THE TASK ->
Print the lines below exactly as they appear, starting at the line with "order: Poales" and continuing up to and including the line with "genus: Crossostylis".
:: GIVEN DATA ::
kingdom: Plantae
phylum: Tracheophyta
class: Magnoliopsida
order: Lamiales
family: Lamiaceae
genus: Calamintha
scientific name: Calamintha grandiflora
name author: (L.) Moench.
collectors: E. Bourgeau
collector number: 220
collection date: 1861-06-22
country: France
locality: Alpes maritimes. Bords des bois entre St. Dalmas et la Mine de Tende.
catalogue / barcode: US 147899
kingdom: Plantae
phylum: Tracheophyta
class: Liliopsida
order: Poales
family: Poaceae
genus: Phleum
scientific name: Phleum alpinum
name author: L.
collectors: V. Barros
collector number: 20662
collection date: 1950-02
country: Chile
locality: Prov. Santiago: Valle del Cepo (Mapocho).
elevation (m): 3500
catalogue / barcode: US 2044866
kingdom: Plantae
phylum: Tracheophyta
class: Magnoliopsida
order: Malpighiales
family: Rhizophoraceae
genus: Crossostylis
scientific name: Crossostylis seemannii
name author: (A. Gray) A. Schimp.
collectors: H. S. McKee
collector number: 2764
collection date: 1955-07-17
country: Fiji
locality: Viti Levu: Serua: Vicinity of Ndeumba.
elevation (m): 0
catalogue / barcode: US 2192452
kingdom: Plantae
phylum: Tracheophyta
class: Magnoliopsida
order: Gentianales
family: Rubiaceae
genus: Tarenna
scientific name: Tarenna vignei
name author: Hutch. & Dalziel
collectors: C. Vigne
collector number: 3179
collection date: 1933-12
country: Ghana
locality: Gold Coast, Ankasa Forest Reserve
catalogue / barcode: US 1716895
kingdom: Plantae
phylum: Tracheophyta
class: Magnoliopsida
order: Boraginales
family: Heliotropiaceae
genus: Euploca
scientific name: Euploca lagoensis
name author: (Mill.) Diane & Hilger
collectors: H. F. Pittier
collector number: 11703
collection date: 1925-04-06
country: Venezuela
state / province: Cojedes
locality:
:::
RESPONSE ->
order: Poales
family: Poaceae
genus: Phleum
scientific name: Phleum alpinum
name author: L.
collectors: V. Barros
collector number: 20662
collection date: 1950-02
country: Chile
locality: Prov. Santiago: Valle del Cepo (Mapocho).
elevation (m): 3500
catalogue / barcode: US 2044866
kingdom: Plantae
phylum: Tracheophyta
class: Magnoliopsida
order: Malpighiales
family: Rhizophoraceae
genus: Crossostylis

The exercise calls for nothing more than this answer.